As part of the tribes' comanagement responsibility, Tulalip Fisheries conducts routine sampling of fish harvested by Tulalip tribal members and fish returning to the Tulalip Hatchery. A portion of each week's harvest is sampled to record biological characteristics, such as weight, length, sex, and age. The age of the fish is determined from the circuli, or growth rings, found on scales taken from near the lateral line of the fish. We take scales from chinook salmon, chum salmon, and steelhead trout. Scales are not collected for age determination from coho salmon or pink salmon since these species mature at a single age. Currently, our scale collections are sent to the Washington Department of Fish and Wildlife (WDFW) scale reading laboratory in Olympia where age determinations are made and the results are recorded into a joint state/tribal database along with the data collected by samplers from other tribes and WDFW.


Another important component of fishery sampling involves determining the mix of stock origins in any given catch. We use a variety of techniques for stock composition, depending upon the particular species and other factors. Tulalip participates in the coast-wide coded-wire tag program for stock composition analysis of chinook and coho salmon. In addition, we have mass-marked all chinook salmon from the Tulalip Hatchery and the nearby Wallace River Hatchery (operated by WDFW) using thermal variation of incubation water to create idetifiable patterns on the otoliths of developing embryos.
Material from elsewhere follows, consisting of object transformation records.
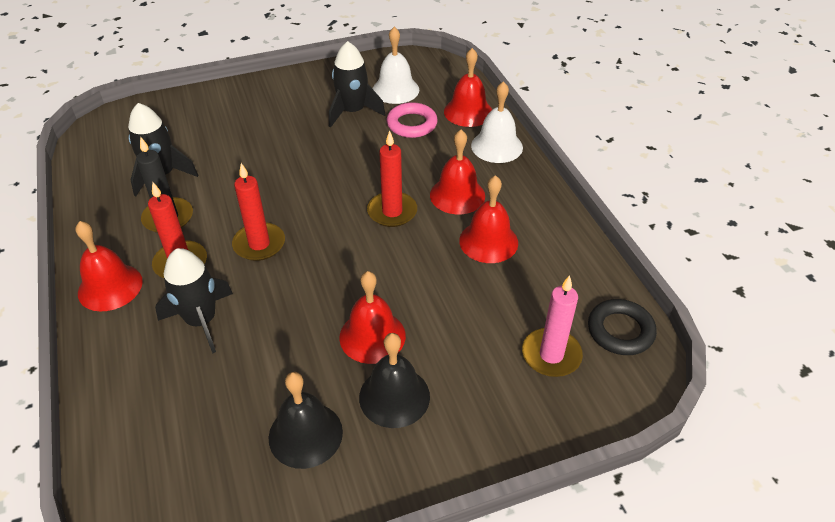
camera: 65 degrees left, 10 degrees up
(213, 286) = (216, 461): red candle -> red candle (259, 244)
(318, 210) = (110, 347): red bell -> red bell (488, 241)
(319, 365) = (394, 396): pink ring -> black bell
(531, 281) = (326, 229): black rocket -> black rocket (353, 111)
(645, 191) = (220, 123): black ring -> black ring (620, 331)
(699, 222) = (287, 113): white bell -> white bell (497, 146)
Beginning with the 1997 season, we will be sampling our chinook salmon fisheries for otolith marks so that we can determine the hatchery versus wild stock contribution to these important tribal fisheries. We also use genetic stock identification (GSI) to estimate stock composition in our chum salmon fisheries. Tulalip is responsible for GSI sampling of chum salmon fisheries in this area, the results of which contribute to analysis of chum salmon stock composition throughout Puget Sound. In addition, we have genetically marked all chum salmon production from Tulalip Hatchery, and we conduct special sampling in our terminal area fisheries for these mass-marked fish so that we can determine the contribution of wild and hatchery-produced fish to each week's fishery.

 
This page last updated November 14, 2006.